Pastor James Hopkins preached this sermon on the twentieth Sunday after Trinity 10/17/2021. The service was broadcast live on Facebook at 11:00am, and is now available on the FLC youtube channel. To follow along from home, the bulletin is available as a PDF: Trinity20 Bulletin

The text for the sermon was the day’s gospel lesson. To read the Bible texts for the Twentieth Sunday after Trinity, click here. 


The Word of God exposes uncomfortable realities. What we have always thought about ourselves and this world is wrong. What is comfortable, what makes sense, and what we know from experience is wrong. What we think about God, what we think about man, what we expect from life: it is all wrong.
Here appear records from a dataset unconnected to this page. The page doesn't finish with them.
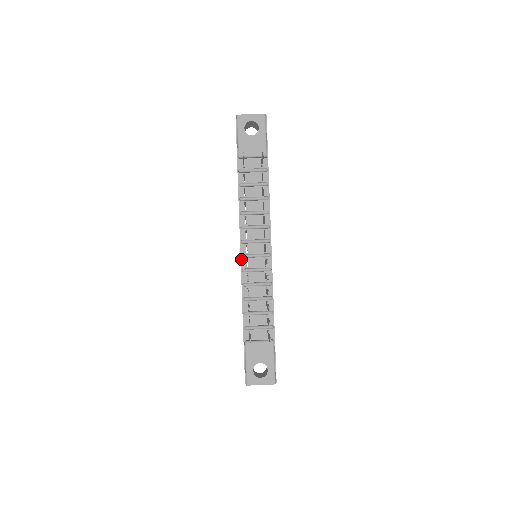
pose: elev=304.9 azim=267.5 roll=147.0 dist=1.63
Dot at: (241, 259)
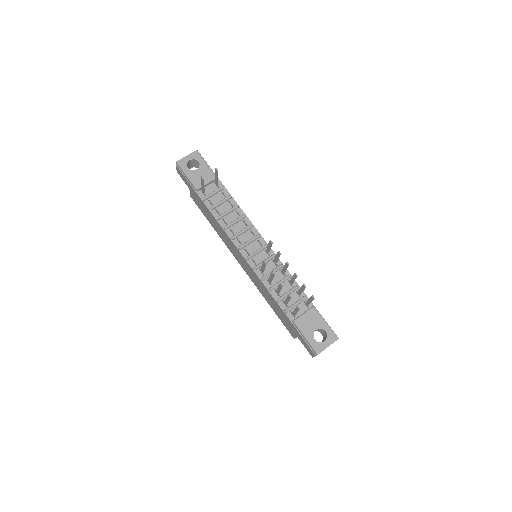
Dot at: (247, 262)
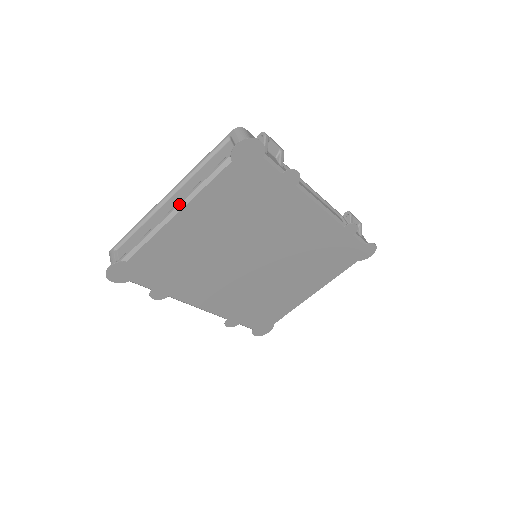
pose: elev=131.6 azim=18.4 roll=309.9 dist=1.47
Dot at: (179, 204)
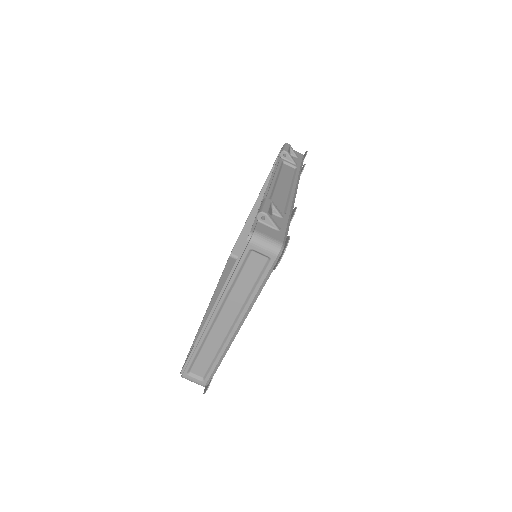
Dot at: (240, 322)
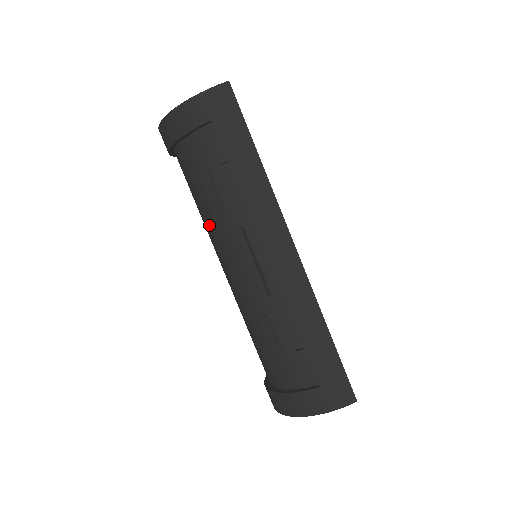
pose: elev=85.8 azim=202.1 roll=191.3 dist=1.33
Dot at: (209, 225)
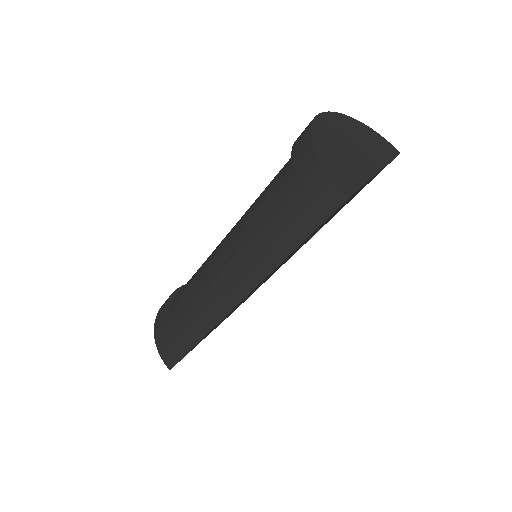
Dot at: (248, 209)
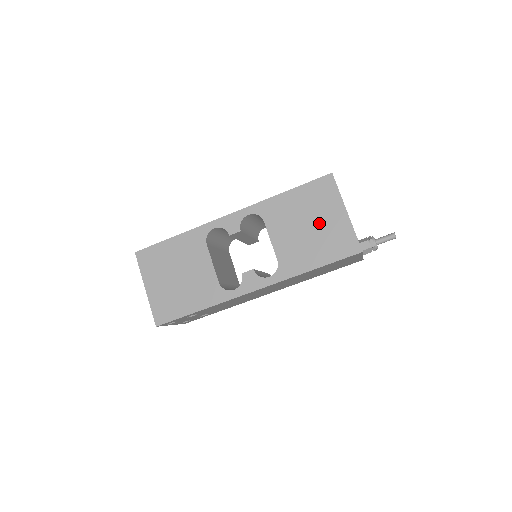
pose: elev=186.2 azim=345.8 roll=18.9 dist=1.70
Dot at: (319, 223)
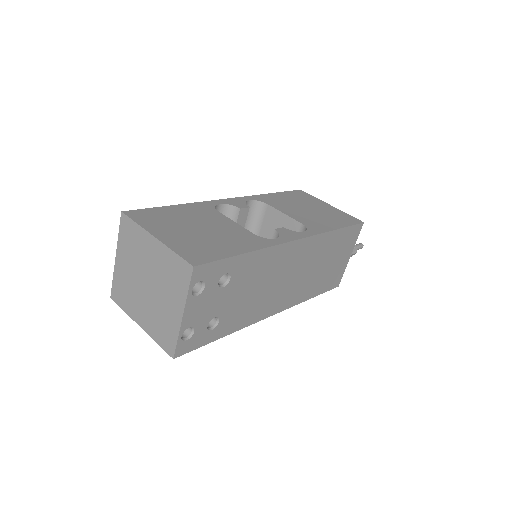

In His Word, God calls us to a position of weakness and vulnerability, of faith in things that we cannot see or control. What we can see – a man hanging on a cross, His followers persecuted and martyred, poverty and hunger – what we can see, we do not like. There are a million reasons for rejecting the Gospel; and so, it should be no surprise that it is rejected so often.

Among the uncomfortable realities God’s Word exposes is this: that Jesus is not a universalist. In perfect love, by His perfect life, His suffering and His death, He has reconciled all the world, the cosmos, the universe to His Father. He has made atonement for the sins of the whole world, even for those who will reject it and not benefit from it eternally.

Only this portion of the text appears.